With Thomas adopted into the friend group, every day was a party. They hung out every chance they got—sipping smoothies, telling ghost stories, weighing the pros and cons of Marxism. Thomas, with his loser days behind him, was adrift in a sea of bliss that only deepened when the school year ended and his three girlfriends, divinely unemployed, were free to hang out with him from sunrise to sunset.

Splendid! But when was he supposed to eat?

Thomas’ elation quickly rotted, and his bones were soon to follow. His lie, which had been his creation, now threatened to be his ruin. His ticket to friendship was as thin as Bible pages. Every miserable pub crawl and chip bag would rise from the dead if Marie, Maisie, and Riley ever found out that he had lied to not one, not two, but all three of them about the very eccentricity that drew them to him in the first place. He had plenty of eccentricities, enough to keep his friends interested in him—who wouldn’t want a friend who used to collect accordions?—but this one lie was strong enough to wipe out every subsequent truth. Everyone wanted an accordion collector, but no one wanted a liar.

In order to preserve this falsehood, Thomas would have to go without food in their never-ending company. If he ate breakfast in front of them, then Riley would object. To Riley’s objection, Marie would say, “No, it’s lunch that he doesn’t eat,” and to Marie’s correction Maisie would interject, “You mean dinner, right?” All would unravel.

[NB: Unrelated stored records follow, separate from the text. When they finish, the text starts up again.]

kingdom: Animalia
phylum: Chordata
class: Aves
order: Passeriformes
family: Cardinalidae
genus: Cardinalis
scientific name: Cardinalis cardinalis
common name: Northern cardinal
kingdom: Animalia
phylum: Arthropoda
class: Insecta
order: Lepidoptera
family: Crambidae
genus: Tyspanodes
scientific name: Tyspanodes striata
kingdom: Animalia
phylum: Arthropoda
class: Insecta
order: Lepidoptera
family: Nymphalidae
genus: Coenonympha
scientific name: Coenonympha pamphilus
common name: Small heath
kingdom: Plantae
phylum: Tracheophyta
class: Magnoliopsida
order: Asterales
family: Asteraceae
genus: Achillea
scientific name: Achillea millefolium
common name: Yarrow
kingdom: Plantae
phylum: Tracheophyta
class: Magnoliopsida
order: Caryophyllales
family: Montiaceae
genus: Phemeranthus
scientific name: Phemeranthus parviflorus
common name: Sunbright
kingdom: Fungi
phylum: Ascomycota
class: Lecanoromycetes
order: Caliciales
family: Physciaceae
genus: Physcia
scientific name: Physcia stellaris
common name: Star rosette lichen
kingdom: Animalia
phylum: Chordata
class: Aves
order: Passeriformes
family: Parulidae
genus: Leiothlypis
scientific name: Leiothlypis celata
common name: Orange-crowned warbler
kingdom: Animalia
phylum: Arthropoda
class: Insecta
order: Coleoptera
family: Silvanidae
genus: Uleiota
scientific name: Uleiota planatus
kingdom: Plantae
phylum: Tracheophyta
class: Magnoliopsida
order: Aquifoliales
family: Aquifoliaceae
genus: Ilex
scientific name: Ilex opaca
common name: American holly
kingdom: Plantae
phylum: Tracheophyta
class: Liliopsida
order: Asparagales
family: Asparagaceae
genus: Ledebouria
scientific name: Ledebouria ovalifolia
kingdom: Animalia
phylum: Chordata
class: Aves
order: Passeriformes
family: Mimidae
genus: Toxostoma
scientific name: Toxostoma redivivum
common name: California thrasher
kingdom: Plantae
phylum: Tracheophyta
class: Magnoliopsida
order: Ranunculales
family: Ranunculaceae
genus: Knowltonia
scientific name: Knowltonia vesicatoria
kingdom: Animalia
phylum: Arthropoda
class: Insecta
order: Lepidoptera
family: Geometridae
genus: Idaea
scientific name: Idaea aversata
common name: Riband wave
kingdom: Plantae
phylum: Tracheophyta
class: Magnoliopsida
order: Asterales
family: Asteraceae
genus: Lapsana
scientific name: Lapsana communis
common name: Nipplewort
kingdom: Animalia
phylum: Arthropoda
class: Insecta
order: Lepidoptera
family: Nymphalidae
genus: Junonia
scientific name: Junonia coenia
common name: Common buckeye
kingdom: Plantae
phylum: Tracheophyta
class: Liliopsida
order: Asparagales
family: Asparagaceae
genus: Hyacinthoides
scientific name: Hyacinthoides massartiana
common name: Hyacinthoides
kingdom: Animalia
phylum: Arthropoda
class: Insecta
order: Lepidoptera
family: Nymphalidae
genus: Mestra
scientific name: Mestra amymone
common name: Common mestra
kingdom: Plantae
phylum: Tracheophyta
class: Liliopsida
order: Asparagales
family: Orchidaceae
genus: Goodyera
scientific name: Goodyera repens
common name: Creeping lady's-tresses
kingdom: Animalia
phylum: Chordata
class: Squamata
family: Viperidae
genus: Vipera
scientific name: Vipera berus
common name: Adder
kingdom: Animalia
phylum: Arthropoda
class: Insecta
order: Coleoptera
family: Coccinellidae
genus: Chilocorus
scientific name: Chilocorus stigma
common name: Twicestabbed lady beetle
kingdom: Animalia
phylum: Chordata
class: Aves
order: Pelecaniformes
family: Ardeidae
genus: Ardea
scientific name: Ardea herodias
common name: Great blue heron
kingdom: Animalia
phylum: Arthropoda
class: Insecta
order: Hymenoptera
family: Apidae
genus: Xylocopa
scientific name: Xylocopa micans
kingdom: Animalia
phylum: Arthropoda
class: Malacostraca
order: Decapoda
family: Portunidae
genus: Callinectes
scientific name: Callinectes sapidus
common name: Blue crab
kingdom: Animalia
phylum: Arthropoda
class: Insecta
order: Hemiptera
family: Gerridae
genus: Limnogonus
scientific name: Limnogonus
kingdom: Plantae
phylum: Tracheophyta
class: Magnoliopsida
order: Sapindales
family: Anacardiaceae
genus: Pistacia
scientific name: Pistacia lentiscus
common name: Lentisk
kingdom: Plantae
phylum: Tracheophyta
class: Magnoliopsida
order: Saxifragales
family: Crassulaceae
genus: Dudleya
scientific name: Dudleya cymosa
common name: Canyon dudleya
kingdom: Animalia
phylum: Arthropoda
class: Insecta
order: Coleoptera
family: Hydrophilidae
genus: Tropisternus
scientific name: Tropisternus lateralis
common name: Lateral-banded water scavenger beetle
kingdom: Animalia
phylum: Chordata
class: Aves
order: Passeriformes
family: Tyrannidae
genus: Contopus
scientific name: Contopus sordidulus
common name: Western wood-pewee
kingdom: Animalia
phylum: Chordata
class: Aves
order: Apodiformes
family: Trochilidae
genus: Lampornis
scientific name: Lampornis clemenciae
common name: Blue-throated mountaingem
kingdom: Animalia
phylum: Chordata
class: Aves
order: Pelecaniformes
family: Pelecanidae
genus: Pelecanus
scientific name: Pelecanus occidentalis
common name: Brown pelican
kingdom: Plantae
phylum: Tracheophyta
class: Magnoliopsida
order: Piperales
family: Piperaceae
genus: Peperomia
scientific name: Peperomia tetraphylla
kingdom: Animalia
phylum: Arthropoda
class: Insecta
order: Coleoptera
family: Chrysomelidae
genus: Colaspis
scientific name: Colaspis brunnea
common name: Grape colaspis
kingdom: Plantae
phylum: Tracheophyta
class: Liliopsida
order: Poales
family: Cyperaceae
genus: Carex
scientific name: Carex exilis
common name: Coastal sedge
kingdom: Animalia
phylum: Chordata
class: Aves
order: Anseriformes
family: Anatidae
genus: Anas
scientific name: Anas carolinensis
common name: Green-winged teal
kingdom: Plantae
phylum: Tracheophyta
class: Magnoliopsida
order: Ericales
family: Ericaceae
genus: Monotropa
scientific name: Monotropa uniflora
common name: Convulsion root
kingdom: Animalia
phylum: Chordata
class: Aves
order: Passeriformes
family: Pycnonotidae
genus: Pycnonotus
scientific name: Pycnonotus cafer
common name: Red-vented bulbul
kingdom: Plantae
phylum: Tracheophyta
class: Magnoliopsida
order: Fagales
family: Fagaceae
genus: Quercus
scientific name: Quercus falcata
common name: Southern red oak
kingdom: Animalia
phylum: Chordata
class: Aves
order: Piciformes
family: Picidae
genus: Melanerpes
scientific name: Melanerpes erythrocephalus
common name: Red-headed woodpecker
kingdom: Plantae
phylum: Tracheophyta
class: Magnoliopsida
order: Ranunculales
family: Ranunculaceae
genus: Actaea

The obvious solution would be midnight snacks or clandestine bathroom feasts. What the girls didn’t know wouldn’t hurt them, right? That may have been true, but what the girls didn’t know would, in fact, hurt Thomas, whose mother had warned him against taking food outside of designated meal times. Snacking, she said, leads to all types of perversions. It was simply off the table.

So, for the sake of his blossoming friendships, he sucked it up, and the girls, who avoided gossip like the plague, never suspected a thing. They spent every waking hour of every waking day together, profiting off the hard-earned summer that rose from the ashes of a grueling winter. They took trips to various bodies of water. They visited the children’s petting zoo. They learned how to hotwire cars. Thomas especially enjoyed their smoothie outings, for the ill-defined medium of a smoothie allowed him to sneak nutrients without raising complaints about common mealtime schedules. His friends lovingly teased him for how much he loved his smoothies—almost as much as they teased him for how much he loved water, which Thomas guzzled like a participant in the Minnesota Starvation Experiment.

But no amount of water could slow his emaciation. Thomas’ life brimmed with small wonders, but his body was hollow. His eyes retreated into his skull. His ribs became two dozen little exhibitionists. While it was still a lie that Thomas had never eaten breakfast, lunch, or dinner before, what was true was that he no longer did—and simultaneously at that. His one truth was this. Then his other truth was that he loved his friends to the moon and back.

But he never got the chance to say it out loud before he shriveled up and died.